A humpback whale has become tangled up in a synthetic line attached to a buoy off the coast of the island of Hawaii.

Maritime officials are trying to find the right opportunity to unsnarl the roughly 45-foot-long mammal as it swims around the Big Island.

“We want it to come back to an area that is safe. It is not too easy to detangle a 40 ton animal,” said Edward Lyman, the Large Whale Entanglement Response Coordinator in Hawaii for the National Oceanic and Atmospheric Administration.

The humpback was first spotted Friday. It has since been sighted several times by people as it moves around the island counterclockwise, dragging the red buoy with it.

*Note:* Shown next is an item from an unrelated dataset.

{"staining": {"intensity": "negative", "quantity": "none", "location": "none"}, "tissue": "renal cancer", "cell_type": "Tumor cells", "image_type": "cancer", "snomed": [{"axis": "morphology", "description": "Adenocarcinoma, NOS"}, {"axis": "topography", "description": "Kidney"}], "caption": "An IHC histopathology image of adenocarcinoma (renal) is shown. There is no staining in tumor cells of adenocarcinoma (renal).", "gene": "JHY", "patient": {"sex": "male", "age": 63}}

“We know that these situations are not immediately life threatening, but the animal will eventually succumb to this if we don’t rescue it,” Lyman told CNN on Tuesday.

Weather conditions and the whale’s shifting location appear to have complicated the task.

“We are standing by waiting for certain things to come together,” Lyman said.

Whales regularly get caught up in lines around the Hawaiian Islands.

“In the past year, 13 large whales have been reported entangled in gear and we cut one free successfully maybe two,” Lyman said. “The second one, we weren’t sure because the line didn’t shed away.”

He said the response network he runs manages to free on average two to four whales each year but doesn’t always find them when they are reported.